E
Jan/Feb 2016 Travel

Letter from Estonia: Past, Future, and Present

by Christopher Thornton

Artwork by Karen Fox Tarlton

Artwork by Karen Fox Tarlton


The Search

I turned over the coin, still gleaming in my hand. On one side was the engraving designating its value at one euro, on the other a map of Estonia, the newest member of the euro zone, the world's premier economic club. Despite its recent woes and imploding economies from Spain to Greece, the euro zone still shone with luster for countries emerging from much darker economic shadows. The newly minted Estonian euro had been given to me by the change agent at the docks in Tallinn after I had stepped off the ferry from Helsinki—a crossing almost as new on the Estonian scene, taking the long view of history, as the Estonian euro itself.

Just a couple of decades ago the two-hour journey would have been life threatening, if not impossible, not because of the icy waters of the Baltic Sea that separated the two countries, but the much more frigid Cold War dividing East and West. Despite the hazards, some Estonians did attempt to flee to the West this way, usually in rickety fishing boats and under cover of night, and a few even succeeded, while others either drowned or were picked up by roving police patrols, their fates unknown. But for over 20 years the "war" had been over. Ferry passengers were now trucking dolly loads of Saku beer from the docks of Tallinn to the bars of Helsinki. For bored passengers with euro coins rolling around in their pockets, there were slot machines to play and bottles of Johnnie Walker to buy in the duty free shop (Red or Black or even the pricey Blue), bourgeois indulgences unimaginable in an earlier generation.
——————
Continue the Estonia travel letter above, picking up after its final sentence.

* DATA EXTRACTS *
——————
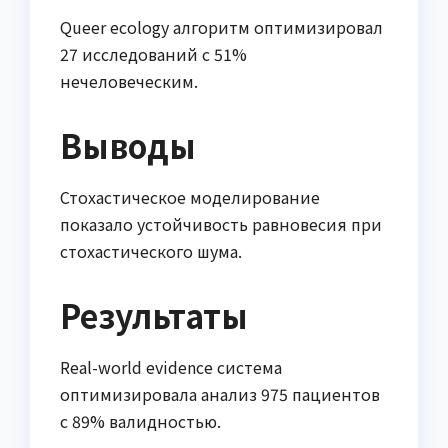
Queer ecology алгоритм оптимизировал
27 исследований с 51%
нечеловеческим.
Выводы
Стохастическое моделирование
показало устойчивость равновесия при
стохастического шума.
Результаты
Real-world evidence система
оптимизировала анализ 975 пациентов
с 89% валидностью.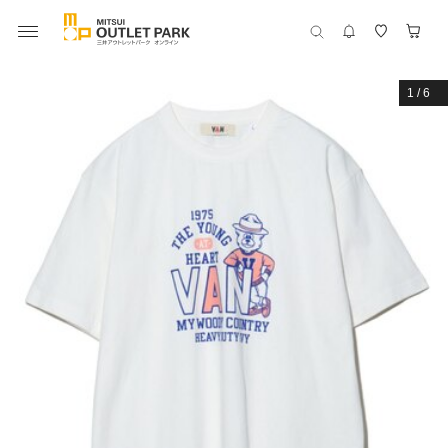
1
/
6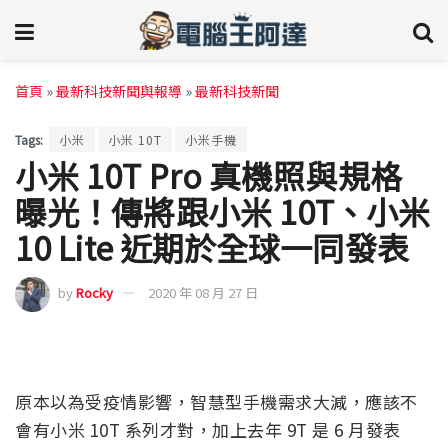
首頁
»
最新科技新聞與報導
»
最新科技新聞
Tags:
小米
小米 10T
小米手機
小米 10T Pro 真機照與規格
曝光！傳將跟小米 10T、小米
10 Lite 近期於全球一同發表
by
Rocky
2020 年 08 月 27 日
原本以為受疫情影響，智慧型手機需求大減，應該不
會有小米 10T 系列才對，加上去年 9T 是 6 月發表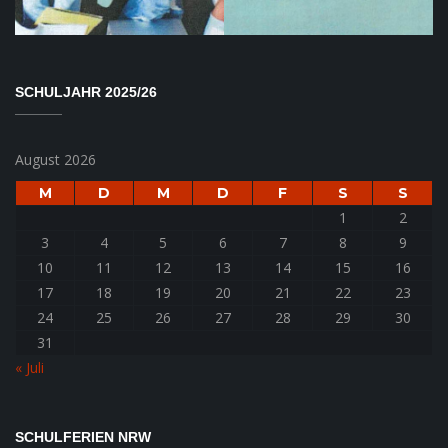
SCHULJAHR 2025/26
August 2026
M
D
M
D
F
S
S
1
2
3
4
5
6
7
8
9
10
11
12
13
14
15
16
17
18
19
20
21
22
23
24
25
26
27
28
29
30
31
« Juli
SCHULFERIEN NRW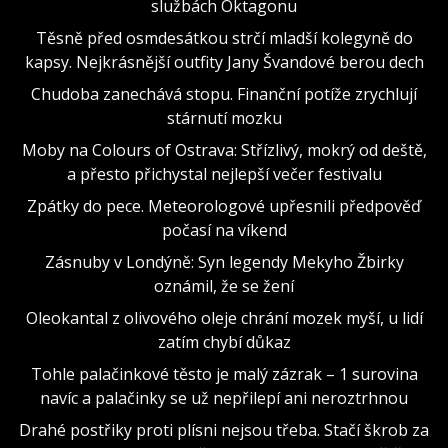
službách Oktagonu
Těsně před osmdesátkou strčí mladší kolegyně do
kapsy. Nejkrásnější outfity Jany Švandové berou dech
Chudoba zanechává stopu. Finanční potíže zrychlují
stárnutí mozku
Moby na Colours of Ostrava: Střízlivý, mokrý od deště,
a přesto přichystal nejlepší večer festivalu
Zpátky do pece. Meteorologové upřesnili předpověď
počasí na víkend
Zásnuby v Londýně: Syn legendy Mekyho Žbirky
oznámil, že se žení
Oleokantal z olivového oleje chrání mozek myší, u lidí
zatím chybí důkaz
Tohle palačinkové těsto je malý zázrak – 1 surovina
navíc a palačinky se už nepřilepí ani neroztrhnou
Drahé postřiky proti plísni nejsou třeba. Stačí škrob za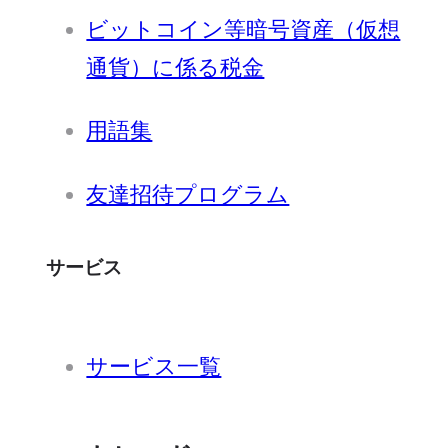
ビットコイン等暗号資産（仮想
通貨）に係る税金
用語集
友達招待プログラム
サービス
サービス一覧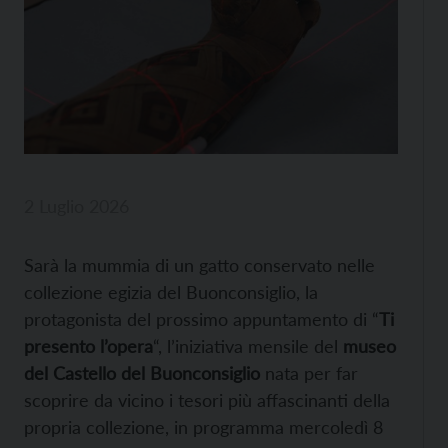
2 Luglio 2026
Sarà la mummia di un gatto conservato nelle
collezione egizia del Buonconsiglio, la
protagonista del prossimo appuntamento di “
Ti
presento l’opera
“, l’iniziativa mensile del
museo
del Castello del Buonconsiglio
nata per far
scoprire da vicino i tesori più affascinanti della
propria collezione, in programma mercoledì 8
——————
* REPLY TO THE EXERCISE *
Since the collapse of communism Estonia has lurched westward, and since its adoption of the euro, it can rightfully call itself a full-fledged member of "modern" (read, Western) Europe. But appearances are often more deceptive than revealing. A step inside the Old City walls of Tallinn presents a more uneven picture.

Tallinn's Old City is one of the best preserved in eastern Europe. On the other side of the ancient walls, a web of narrow lanes radiate from the medieval square, leading to St. Olaus's Guild Hall and the house of the Brotherhood of the Blackheads, the 13th-century Dominican monastery and the White Bread Passage, where journeymen's apprentices hustled palettes of freshly baked loaves in the shadow of the Church of St. Nicholas, where one of the most well-known works of medieval art, the multi-paneled Dance of Death, is displayed at the back of the nave. But along with the euro, a more modern world has penetrated Old Tallinn's thick walls, revealing a city and country caught in a bit of an identity crisis: globalization—also one of the signatures of "modern" Europe—has come to Estonia.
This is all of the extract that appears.